Your digital program success depends on it
In reflecting on my recent article in FastCompany on the importance of listening to your customers, I can safely say that one of the best things I’ve done is to mandate that all Hearsay employees and new hires spend a day with our end users – your financial advisors and insurance agents.
As important as it is to meet the needs of social admins, compliance personnel and IT, the success or failure of your digital program ultimately depends on having a product that fits the current day-to-day processes of your advisors or agents. Your success hinges on improving their results at the same time as you make their lives easier.
Understanding how advisors and agents work, what their processes and pain points are isn’t information that’s easily gathered from a survey or while sitting around a conference table. It needs to be experienced on the ground, in the advisors natural environment. User experience designers call this “ethnographic research.” If an end user visits a lab or a tech company, she may answer questions differently than if she is in her office doing her actual everyday work. In a lab or on a survey, it’s also easier for technology product teams to ask leading questions and make assumptions.
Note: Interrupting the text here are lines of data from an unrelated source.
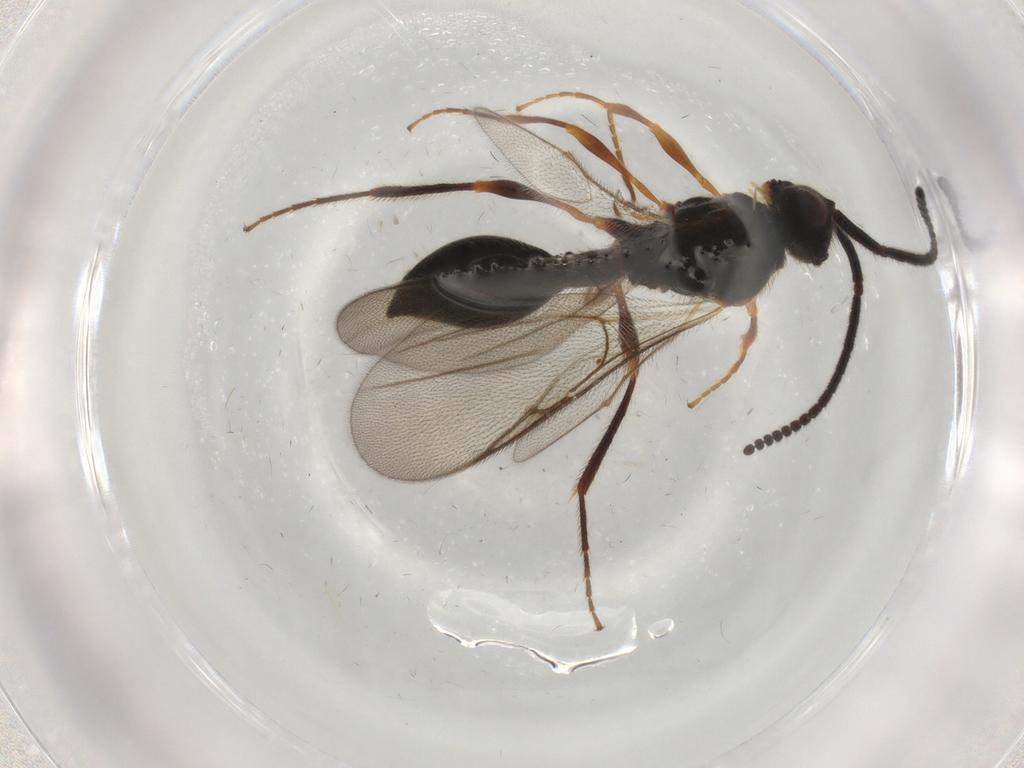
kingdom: Animalia
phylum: Arthropoda
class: Insecta
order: Hymenoptera
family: Diapriidae
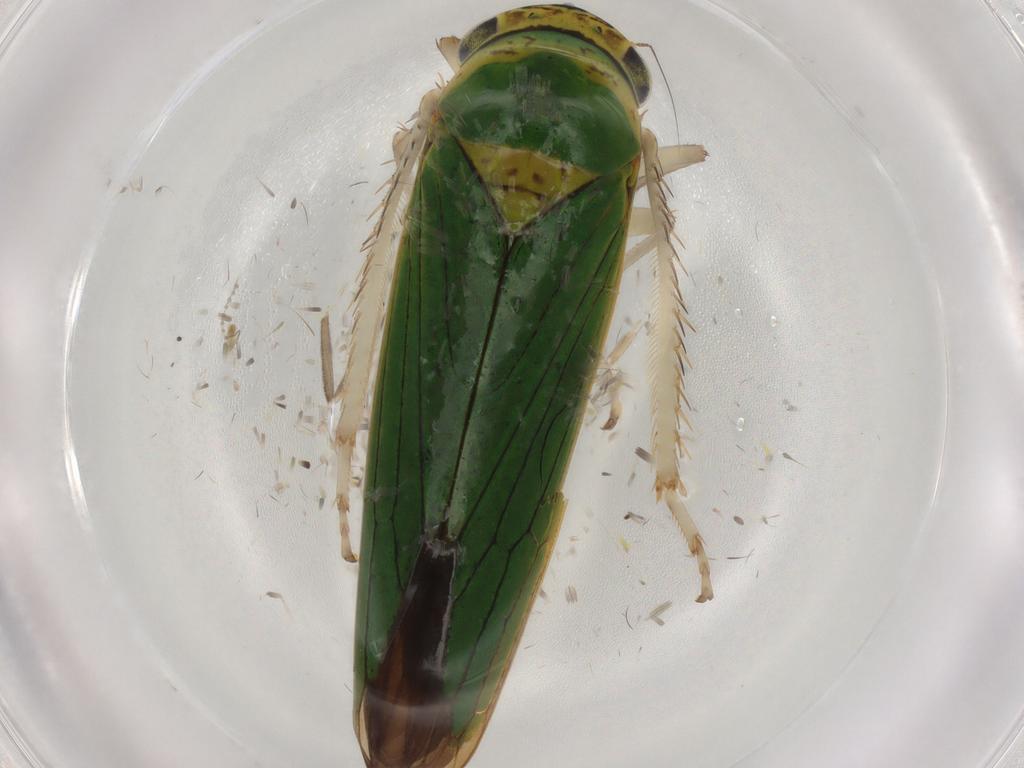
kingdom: Animalia
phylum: Arthropoda
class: Insecta
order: Hemiptera
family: Cicadellidae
But when you visit your end user’s office and simply observe, many of those biases and assumptions quickly disappear.
One of my favorite examples is the day I spent with an employee in a local field office of one of our top insurance customers. Let’s call him Joe. Joe is precisely the type of person we designed our product for, as Hearsay looks to reinvent the client experience with compliant digital communications and workflow solutions. Since I could recite this customer’s corporate priorities and annual goals and thought I deeply understood their business, I expected this visit to be fairly routine. I would talk with a few people who’d ultimately validate what we already knew about serving their agents. But I was in for quite a surprise!
My time with Joe changed the trajectory of our products and approach to product development. We had developed a text messaging solution that we expected Joe to embrace; he couldn’t have cared less about it. Joe spent the entire day tracking down customers’ late bill payments through a painfully manual process consisting of spreadsheets, phone calls, voicemails, and Post-it Notes. Between dozens of call attempts, he shared that this was how he spent too much of his time. Our minds were blown.
This afternoon with Joe helped me and my engineering and product design teams realize that we were so heads-down refining our product based on feedback from the customer HQ offices that we were missing an opportunity to be so much more. We could deliver the type of innovation and value that changed workers’ lives.
As I mentioned earlier, it’s not just me visiting your advisors and agents. Over the course of a year, every single Hearsay employee, from engineers and product teams to our accountants, support staff, and recruiters have had similar experiences sitting down with end users. It has been a huge investment in time and coordination, but incredibly high-return on investment. Our employees come back feeling inspired and viscerally understanding our company mission and opportunity. We’ve visited all types of advisors and agents – young advisors struggling to engage enough clients to build a viable business, experienced advisors wanting to do less as they wind down their careers, and everyone in between.
The conversations we have with end users have shifted from what they think of our product to the pain points they feel daily. The questions we ask aren’t, “What do you like and what’s hardest to use about our product?” They’re, “What do you like, what’s hardest about your job, and how can we help?”
Visits with agents like Joe have inspired our team to introduce several new products, to solve business challenges in processes like billing, claims, and lead management. We’ve also refined existing offerings to focus on actual tasks that our end users must get done each day.
“Spend the Day with an Advisor and Agent” continues to be an important program for our employees. Specific individual users and anecdotes are now always on our minds and come up in meetings when we debate trade-offs and prioritizations.
If you’re like many of our clients, you may have a rich, even resource-intensive advisor or agent adoption program (e.g., Charles Schwab, American Family Insurance). Programs like these focus on critical aspects of program success like education and training where the emphasis often falls primarily on sharing information with agents and advisors.
Now imagine if you expanded these programs to incorporate a ‘Spend the Day’ to see how agents and advisors worked with the tools and content you gave them. What if you built their feedback into the your quarterly reviews with Hearsay? How much more could we do together to improve the advisor/agent experience and make your digital program wildly successful?